*** Block opens ***

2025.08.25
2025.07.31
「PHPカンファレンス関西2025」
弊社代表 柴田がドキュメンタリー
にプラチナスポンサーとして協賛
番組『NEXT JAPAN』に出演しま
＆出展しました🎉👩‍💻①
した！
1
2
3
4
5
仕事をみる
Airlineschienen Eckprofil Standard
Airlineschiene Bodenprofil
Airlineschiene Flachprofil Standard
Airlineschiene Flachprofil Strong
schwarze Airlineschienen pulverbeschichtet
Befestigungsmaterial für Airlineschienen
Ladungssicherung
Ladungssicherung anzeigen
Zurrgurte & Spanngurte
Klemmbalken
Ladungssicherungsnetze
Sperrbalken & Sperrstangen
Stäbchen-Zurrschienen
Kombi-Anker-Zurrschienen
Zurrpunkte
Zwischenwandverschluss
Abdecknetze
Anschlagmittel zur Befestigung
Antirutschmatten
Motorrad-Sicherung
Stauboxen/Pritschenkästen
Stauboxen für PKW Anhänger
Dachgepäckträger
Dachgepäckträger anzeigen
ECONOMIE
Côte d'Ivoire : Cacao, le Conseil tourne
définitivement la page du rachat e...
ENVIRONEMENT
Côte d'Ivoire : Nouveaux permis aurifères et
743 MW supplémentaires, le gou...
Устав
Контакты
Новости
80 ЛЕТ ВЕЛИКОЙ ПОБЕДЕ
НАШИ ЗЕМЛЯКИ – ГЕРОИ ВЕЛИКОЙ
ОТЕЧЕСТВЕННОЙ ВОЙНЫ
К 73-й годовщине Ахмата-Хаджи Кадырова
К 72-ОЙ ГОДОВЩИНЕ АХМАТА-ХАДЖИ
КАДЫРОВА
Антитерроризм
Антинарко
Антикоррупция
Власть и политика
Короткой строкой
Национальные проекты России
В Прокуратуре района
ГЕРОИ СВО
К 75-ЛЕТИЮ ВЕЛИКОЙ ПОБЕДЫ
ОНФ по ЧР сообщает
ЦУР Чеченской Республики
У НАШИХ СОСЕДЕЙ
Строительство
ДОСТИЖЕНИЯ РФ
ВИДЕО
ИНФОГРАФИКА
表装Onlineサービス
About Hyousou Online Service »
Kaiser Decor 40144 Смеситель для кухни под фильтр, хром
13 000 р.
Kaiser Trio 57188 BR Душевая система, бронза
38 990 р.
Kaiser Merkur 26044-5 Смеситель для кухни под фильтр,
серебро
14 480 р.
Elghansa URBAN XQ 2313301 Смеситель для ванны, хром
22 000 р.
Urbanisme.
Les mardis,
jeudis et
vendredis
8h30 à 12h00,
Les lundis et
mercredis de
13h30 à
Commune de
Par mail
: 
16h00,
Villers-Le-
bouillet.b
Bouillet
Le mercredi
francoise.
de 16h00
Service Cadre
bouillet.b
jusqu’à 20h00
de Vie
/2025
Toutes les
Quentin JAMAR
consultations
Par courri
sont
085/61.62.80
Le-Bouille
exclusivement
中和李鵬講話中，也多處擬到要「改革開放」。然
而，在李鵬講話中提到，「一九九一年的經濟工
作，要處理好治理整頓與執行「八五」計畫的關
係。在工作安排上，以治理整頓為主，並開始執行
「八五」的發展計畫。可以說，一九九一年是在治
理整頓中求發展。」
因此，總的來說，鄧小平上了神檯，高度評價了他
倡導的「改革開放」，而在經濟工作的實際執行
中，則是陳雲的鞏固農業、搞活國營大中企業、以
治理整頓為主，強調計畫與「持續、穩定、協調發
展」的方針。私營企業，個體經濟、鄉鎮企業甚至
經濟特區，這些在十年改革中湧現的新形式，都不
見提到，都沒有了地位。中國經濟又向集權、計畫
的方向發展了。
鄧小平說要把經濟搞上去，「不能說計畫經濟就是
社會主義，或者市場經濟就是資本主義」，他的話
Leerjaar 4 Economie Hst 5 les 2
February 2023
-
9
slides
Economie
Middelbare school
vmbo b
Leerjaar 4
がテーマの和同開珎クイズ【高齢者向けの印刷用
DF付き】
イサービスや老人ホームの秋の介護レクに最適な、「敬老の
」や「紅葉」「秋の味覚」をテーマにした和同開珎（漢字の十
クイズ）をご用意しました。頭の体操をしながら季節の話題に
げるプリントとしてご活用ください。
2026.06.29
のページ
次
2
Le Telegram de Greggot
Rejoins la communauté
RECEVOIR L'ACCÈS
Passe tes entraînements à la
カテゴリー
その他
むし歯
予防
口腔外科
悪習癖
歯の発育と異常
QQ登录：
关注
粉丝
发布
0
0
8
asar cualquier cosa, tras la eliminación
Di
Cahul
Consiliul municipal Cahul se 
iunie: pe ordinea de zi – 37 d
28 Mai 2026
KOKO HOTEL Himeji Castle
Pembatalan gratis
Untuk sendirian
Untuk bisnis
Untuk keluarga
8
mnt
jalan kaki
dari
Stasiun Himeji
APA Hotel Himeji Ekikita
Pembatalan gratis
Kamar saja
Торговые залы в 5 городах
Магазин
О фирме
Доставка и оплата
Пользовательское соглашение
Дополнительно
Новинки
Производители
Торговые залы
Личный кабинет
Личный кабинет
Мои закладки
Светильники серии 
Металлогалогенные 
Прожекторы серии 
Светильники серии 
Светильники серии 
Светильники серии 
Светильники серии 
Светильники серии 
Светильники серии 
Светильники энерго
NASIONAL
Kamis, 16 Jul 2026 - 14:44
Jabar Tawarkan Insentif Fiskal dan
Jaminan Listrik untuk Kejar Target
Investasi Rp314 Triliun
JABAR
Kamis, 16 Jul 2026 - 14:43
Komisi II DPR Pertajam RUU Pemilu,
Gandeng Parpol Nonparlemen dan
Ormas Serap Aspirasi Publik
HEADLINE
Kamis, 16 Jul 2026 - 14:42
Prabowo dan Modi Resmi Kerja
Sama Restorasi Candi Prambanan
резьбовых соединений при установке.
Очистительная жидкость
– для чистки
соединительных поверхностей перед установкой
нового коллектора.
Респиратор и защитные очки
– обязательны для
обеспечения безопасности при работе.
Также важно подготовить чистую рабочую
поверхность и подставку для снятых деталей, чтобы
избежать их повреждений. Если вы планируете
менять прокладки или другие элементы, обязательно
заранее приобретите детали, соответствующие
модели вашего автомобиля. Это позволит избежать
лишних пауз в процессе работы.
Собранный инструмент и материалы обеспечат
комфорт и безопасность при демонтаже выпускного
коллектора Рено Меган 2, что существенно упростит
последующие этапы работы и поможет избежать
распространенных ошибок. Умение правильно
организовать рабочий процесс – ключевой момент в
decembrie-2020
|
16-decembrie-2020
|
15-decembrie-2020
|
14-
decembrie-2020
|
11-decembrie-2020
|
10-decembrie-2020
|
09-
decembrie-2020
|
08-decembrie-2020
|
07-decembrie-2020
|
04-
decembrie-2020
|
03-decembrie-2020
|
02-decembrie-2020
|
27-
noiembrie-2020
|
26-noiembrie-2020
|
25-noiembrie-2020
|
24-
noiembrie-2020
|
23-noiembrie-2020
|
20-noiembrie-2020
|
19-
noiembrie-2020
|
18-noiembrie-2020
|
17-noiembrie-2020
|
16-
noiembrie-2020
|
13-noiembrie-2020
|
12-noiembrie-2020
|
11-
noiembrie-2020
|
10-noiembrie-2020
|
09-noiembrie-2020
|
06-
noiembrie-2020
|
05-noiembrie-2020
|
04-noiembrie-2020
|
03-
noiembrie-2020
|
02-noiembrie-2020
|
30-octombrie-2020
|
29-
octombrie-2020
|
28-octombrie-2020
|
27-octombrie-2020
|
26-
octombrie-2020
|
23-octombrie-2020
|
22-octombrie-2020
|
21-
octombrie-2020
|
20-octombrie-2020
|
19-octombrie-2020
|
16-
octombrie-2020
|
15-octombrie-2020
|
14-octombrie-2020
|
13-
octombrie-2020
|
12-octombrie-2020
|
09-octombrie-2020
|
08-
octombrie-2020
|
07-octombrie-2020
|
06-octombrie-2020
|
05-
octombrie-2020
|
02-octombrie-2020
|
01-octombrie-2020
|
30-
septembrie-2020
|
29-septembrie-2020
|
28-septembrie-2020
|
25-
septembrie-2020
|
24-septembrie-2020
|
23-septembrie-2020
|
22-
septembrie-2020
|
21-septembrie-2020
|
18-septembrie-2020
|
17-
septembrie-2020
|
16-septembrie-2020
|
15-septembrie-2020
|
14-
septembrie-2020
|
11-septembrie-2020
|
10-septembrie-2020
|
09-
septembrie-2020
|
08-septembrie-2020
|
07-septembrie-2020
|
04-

*** Block closes ***

TRY IT - Copy, from the lines above, each one that holds "Leerjaar".

COMPLETED TASK -
Leerjaar 4 Economie Hst 5 les 2
Leerjaar 4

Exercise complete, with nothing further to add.